Типичные случаи охватывают вождение в нетрезвом виде, преступления на почве ненависти, преследование (сталкинг), проблемы окружающей среды, психиатрические категории, такие как посттравматическое стрессовое расстройство и различные зависимости, расстройства
Конструирование социальных проблем всегда требует своего рода предприятия или инициативы. Однако оно не нуждается в моральной панике. Этот особый режим реагирования может усилить процесс конструирования (и затем быть им поглощенным). Или же никогда не достигнет этой точки, так и останется криком негодования.
«Но есть ли там хоть что-то?» У конструктивистов имеется целый ряд хорошо продуманных ответов на этот вопрос. В «сильной», или «строгой», версии есть конструкты и только конструкты; социолог – лишь один из тех, кто выдвигает утверждения; в «слабом», или «контекстуальном», конструктивизме социолог может (и должен) производить проверки на соответствие действительности (выявлять преувеличения) и в то же время показывать, как социально конструируются проблемы. Я бы также провел различие между шумными конструкциями, в которых возникает (обычно на ранних этапах) моральная паника, связанная с единичным сенсационным случаем, и тихими конструкциями, где утверждения выдвигают профессионалы, эксперты или бюрократы из организаций, не имеющих публичного или массмедийного освещения.
Когда в шестидесятые годы понятия вроде «моральной паники» и «амплификации девиантности» только возникли, они были симбиотически связаны с определенными допущениями относительно массмедиа. Важнейшие каузальные связи принимались как нечто само собой разумеющееся – в частности, что СМИ выступают основным источником знаний общественности о девиантности и социальных проблемах. В драмах моральной паники медиа выступают в любой из нижеперечисленных ролей, если не во всех трех сразу.
1. Установление повестки – отбор тех девиантных или относящихся к социальной проблематике событий, которые считаются достойными освещения в новостях, а затем использование более тонких фильтров для отбора событий, способных стать предметом моральной паники.
2. Трансляция образов – передача требований тех, кто их выдвигает, путем заострения или приглушения риторики моральной паники.
3. Нарушение молчания, выдвижение утверждений. Сегодня, по сравнению с тем, что было тридцать лет назад, сами медиа все чаще выдвигают утверждения. Разоблачения в СМИ – будь то рассказ The Guardian о коррупции в правительстве или заголовок The Sun «Хотели бы вы, чтобы вашим соседом оказался педофил?» – нацелены на одну и ту же моральную развязку: «Мы называем виновных».

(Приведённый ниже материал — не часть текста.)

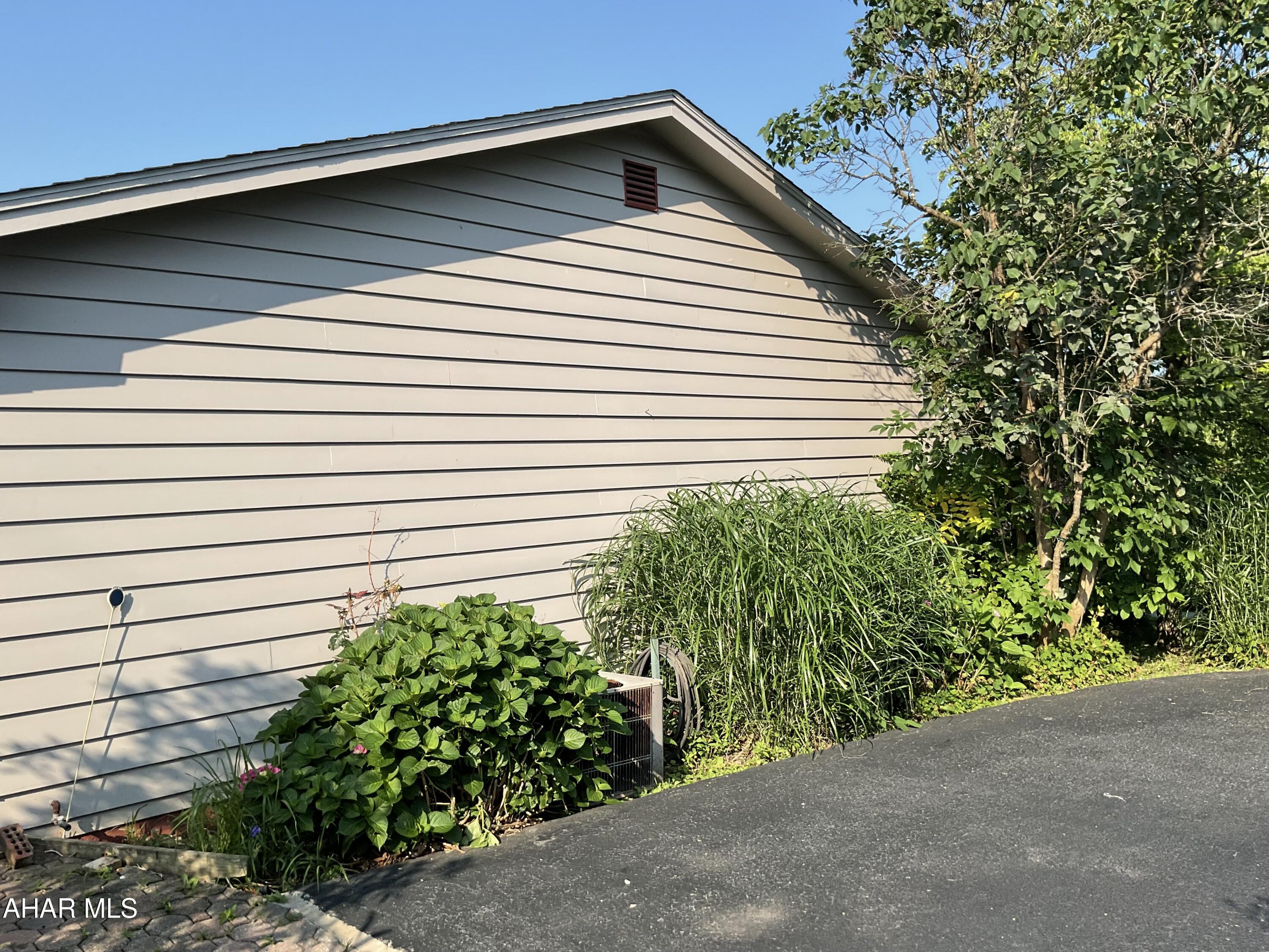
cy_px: 476
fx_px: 1063
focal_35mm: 29
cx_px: 634
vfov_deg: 48.2
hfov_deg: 61.7
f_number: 1.8
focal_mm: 3
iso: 16
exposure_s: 1/1250
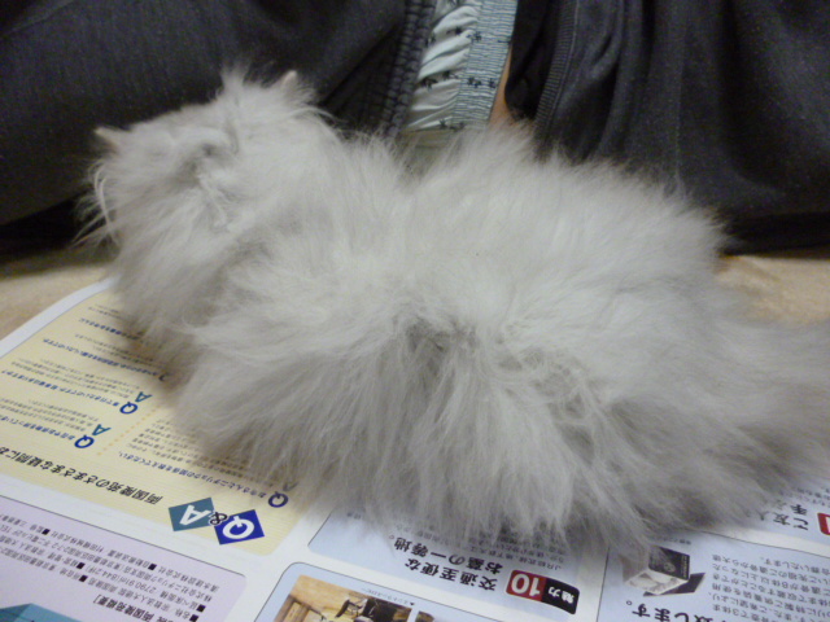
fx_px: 671
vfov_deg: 49.7
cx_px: 415
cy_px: 311
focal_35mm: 28
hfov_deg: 63.4
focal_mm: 5
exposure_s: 1/50
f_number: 3.1
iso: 800
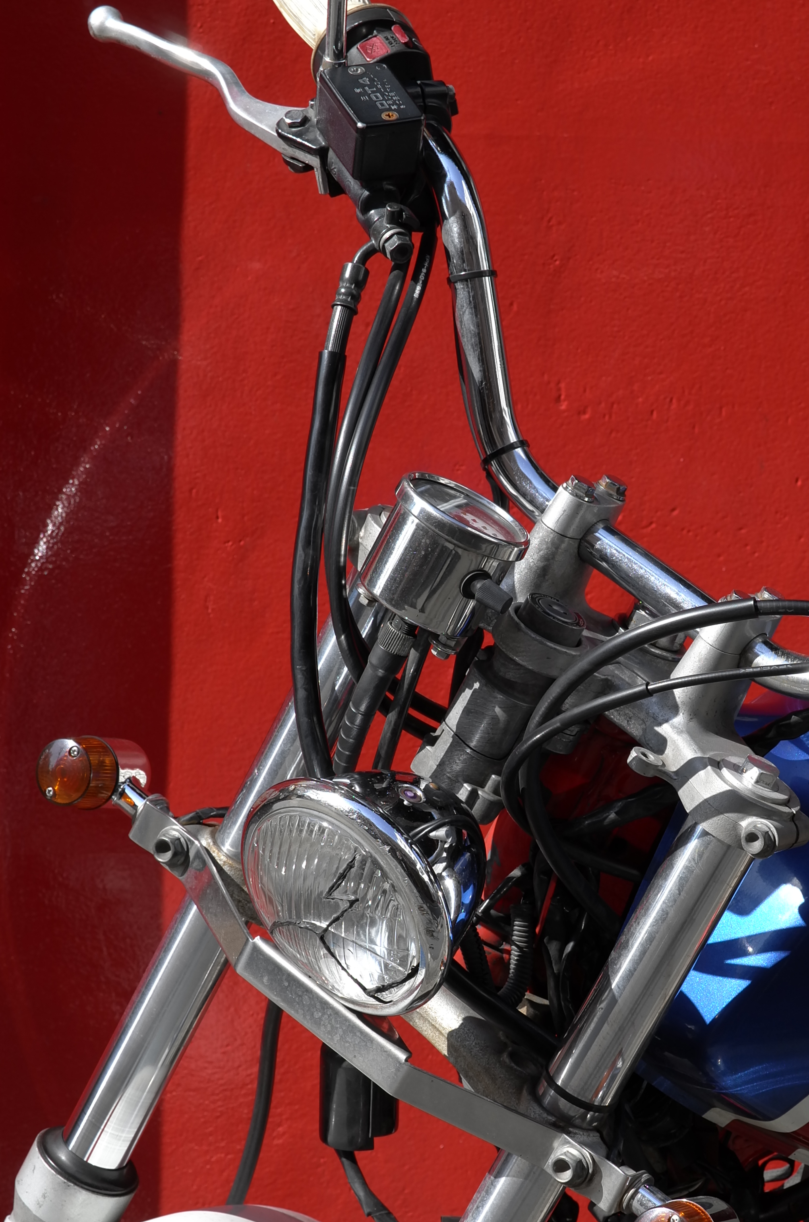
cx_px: 567
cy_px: 783
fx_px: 3691
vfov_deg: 18.8
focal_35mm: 109
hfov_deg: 12.5
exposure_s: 1/160
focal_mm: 45.4
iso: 100
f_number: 8
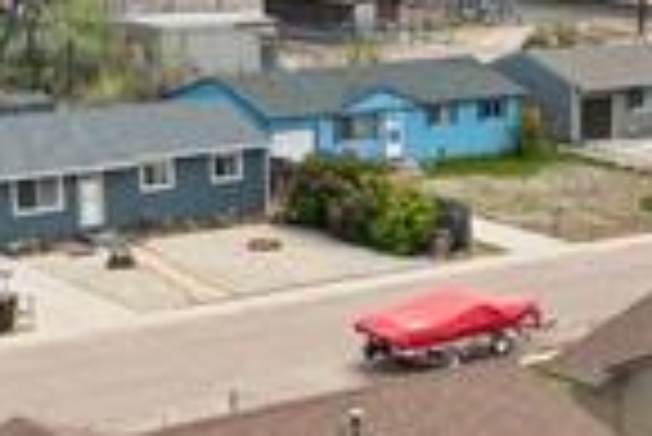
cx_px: 450
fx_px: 1994
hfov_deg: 18.5
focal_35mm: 110
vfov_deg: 12.4
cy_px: 414
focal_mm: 12.29
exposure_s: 1/1000
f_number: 2.8
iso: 250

За эти годы теория дискурса и дискурс-анализ получили существенное развитие. Теперь от меня требовался бы разбор речи брайтонских судей или редакционных статей из Hastings Observer как текстов или нарративов, чтобы проблематизировать их опосредованную репрезентацию установки дистанцированного другого по отношению к постулированному внешнему миру. Все это далеко от того, что я сам сейчас считаю слабейшим звеном книги: между моральной паникой и народными дьяволами. Весьма разумная критика простых моделей «стимул/реакция» и «следствия» едва ли хоть как-то коснулась шаткой идеи, согласно которой медиа амплифицируют девиантность. Речь идет о причинно-следственной связи не в конструктивистском смысле – как если бы моральная паника «вызывала» народных дьяволов, стигматизируя больше действий и людей, – а во вполне позитивистском, без кавычек. В этой психологии до сих пор используются такие понятия, как «запуск» (triggering off), «заражение» и «внушаемость». Позднейшие когнитивные модели гораздо более правдоподобны. Для тех, кто определяет, и для тех, кого определяют, сенсибилизация становится вопросом когнитивного фрейминга и моральных порогов. Вместо того чтобы искать стимул (медийное послание) и реакцию (поведение аудитории), мы ищем точки, в которых моральное сознание растет («расширение определения девиантности») или падает («сужение определения девиантности»).